Only lines containing the word "LIST" belong in the answer; copy each one from the records.

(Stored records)
++++++++
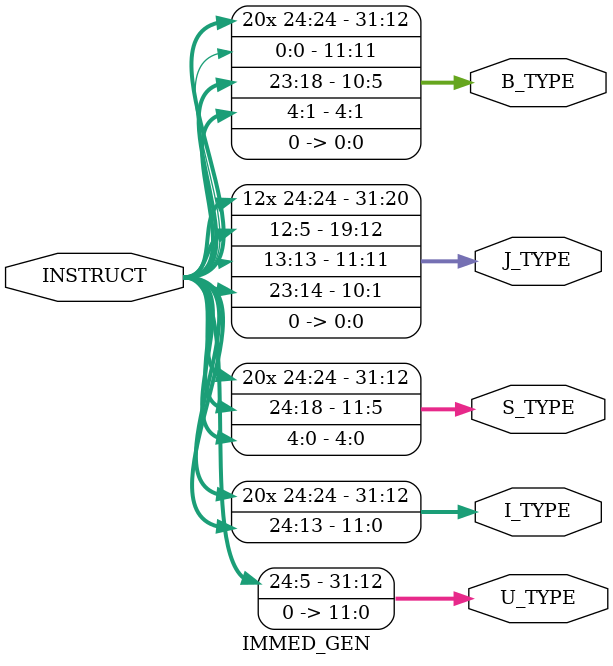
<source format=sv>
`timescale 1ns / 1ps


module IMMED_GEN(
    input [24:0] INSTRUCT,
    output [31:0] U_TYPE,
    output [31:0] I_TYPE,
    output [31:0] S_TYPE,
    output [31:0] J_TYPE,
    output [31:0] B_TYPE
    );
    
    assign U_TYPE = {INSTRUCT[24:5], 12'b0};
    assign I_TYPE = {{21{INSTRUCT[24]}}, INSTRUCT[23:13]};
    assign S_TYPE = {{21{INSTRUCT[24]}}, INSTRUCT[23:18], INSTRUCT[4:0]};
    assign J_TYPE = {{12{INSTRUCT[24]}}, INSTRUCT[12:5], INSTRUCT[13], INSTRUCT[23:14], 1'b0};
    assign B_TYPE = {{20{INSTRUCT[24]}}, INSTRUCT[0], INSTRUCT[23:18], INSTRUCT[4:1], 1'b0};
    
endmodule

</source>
++++++++
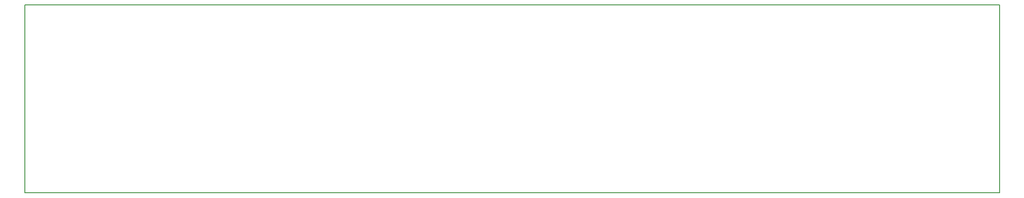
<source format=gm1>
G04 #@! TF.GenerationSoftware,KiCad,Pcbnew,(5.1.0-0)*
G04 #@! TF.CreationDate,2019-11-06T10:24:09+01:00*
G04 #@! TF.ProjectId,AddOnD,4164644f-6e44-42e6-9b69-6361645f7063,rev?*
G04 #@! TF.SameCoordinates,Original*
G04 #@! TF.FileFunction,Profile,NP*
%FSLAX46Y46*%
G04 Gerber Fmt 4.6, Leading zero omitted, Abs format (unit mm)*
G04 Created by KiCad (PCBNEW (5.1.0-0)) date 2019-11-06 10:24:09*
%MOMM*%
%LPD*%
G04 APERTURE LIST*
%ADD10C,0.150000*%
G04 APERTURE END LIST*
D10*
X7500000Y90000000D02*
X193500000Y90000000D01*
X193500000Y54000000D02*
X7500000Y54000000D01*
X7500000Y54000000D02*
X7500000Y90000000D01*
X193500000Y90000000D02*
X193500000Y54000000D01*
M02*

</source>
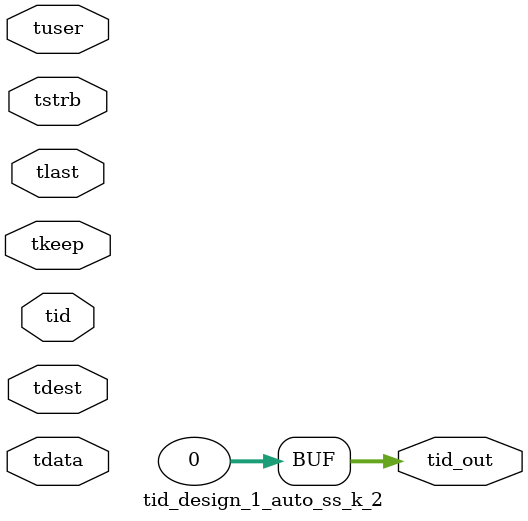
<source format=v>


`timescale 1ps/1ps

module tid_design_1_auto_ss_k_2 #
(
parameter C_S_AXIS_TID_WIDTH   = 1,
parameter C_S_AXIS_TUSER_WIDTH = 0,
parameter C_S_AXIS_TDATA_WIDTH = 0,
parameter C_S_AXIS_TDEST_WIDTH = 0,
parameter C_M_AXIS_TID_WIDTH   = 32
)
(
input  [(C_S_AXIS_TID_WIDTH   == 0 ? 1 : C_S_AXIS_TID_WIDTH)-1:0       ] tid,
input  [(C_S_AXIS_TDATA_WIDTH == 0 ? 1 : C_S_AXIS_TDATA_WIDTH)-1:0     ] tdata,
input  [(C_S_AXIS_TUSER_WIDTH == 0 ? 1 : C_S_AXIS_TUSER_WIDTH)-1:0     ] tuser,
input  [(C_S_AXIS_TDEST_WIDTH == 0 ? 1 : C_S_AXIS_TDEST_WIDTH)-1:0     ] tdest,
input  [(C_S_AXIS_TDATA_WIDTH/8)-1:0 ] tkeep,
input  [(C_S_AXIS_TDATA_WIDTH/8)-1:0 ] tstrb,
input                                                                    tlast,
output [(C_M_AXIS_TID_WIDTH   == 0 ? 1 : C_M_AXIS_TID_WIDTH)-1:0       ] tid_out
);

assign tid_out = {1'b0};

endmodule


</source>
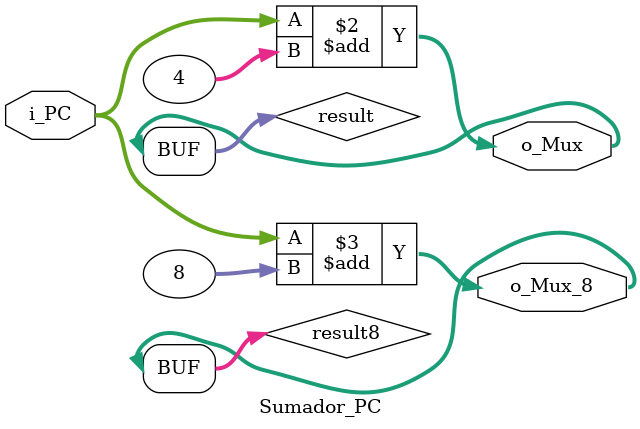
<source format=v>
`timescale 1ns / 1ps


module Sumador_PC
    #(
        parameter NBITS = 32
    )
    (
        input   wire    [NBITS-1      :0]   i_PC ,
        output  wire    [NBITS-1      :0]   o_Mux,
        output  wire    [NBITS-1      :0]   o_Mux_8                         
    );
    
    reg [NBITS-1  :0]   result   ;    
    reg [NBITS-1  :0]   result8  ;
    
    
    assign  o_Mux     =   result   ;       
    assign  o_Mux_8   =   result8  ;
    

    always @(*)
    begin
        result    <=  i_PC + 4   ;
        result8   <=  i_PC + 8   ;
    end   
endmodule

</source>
++++++++
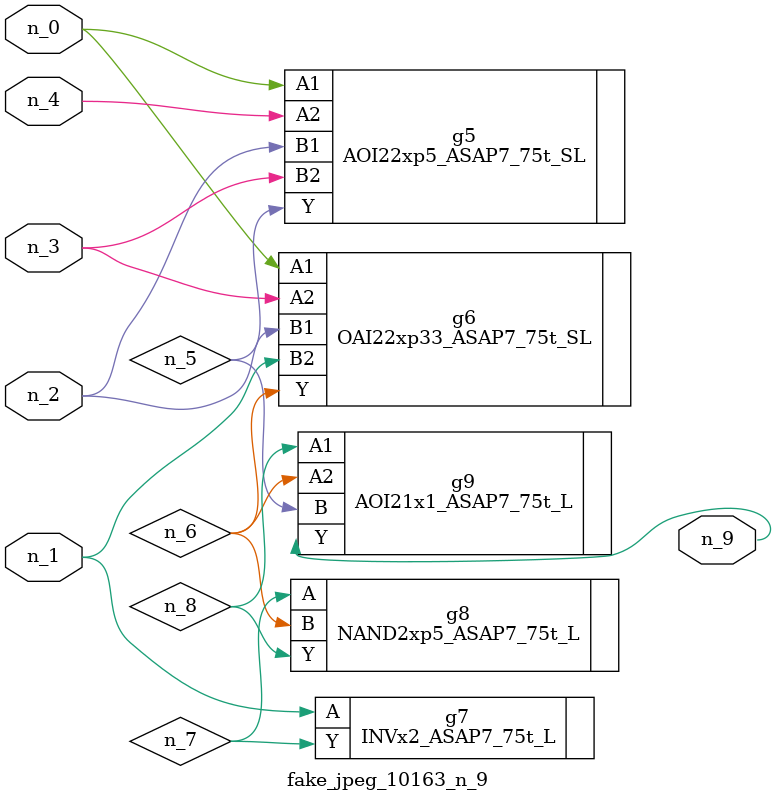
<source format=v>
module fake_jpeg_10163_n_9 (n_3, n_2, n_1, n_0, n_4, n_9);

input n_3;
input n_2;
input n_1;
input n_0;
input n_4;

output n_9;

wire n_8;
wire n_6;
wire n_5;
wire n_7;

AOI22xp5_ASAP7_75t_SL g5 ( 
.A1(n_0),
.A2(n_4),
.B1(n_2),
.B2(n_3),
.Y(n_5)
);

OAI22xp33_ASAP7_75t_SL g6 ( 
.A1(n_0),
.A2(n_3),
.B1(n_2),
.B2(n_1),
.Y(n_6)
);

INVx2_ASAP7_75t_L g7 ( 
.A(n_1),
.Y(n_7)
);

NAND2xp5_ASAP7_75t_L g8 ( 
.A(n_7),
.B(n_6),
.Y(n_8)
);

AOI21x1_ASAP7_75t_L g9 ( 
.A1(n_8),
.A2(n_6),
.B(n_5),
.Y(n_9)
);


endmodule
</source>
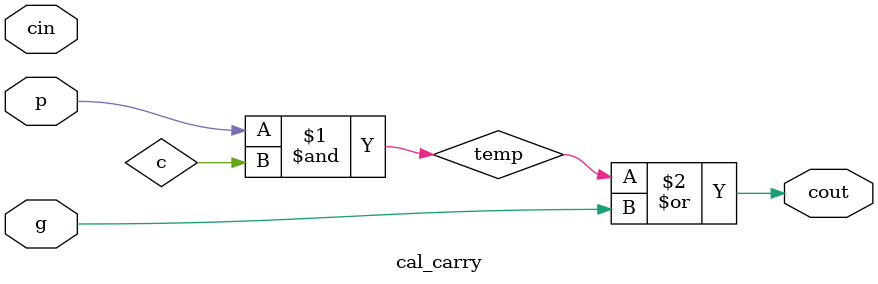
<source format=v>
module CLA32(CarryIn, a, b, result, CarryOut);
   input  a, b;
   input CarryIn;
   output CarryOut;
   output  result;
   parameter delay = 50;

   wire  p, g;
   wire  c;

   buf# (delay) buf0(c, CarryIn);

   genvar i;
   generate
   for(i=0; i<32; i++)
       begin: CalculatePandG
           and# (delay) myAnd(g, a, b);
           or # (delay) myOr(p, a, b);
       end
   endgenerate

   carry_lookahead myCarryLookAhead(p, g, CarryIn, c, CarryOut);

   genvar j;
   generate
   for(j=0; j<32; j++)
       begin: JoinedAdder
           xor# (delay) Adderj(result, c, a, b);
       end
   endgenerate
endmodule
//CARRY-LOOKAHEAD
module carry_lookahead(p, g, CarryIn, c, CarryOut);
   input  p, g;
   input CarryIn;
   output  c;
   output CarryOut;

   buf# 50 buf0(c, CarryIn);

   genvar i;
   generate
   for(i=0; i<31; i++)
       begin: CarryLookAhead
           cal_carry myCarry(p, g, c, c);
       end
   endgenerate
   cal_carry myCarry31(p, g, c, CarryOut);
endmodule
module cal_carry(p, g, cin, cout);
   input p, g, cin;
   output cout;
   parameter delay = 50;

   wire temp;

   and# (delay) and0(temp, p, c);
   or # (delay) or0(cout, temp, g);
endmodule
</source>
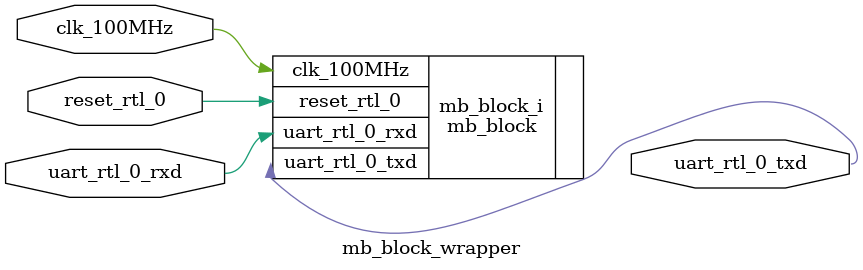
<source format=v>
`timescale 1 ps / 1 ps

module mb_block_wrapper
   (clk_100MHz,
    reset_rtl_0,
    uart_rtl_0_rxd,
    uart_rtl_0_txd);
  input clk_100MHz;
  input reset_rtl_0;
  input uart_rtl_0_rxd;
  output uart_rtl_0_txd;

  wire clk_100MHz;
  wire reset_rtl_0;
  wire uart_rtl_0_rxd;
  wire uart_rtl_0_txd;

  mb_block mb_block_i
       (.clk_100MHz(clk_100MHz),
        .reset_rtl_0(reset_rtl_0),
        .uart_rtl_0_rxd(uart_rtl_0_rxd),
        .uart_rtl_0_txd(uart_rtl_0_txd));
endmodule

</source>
++++++++
* _Answer below_:
G04 APERTURE LIST*
G04 APERTURE END LIST*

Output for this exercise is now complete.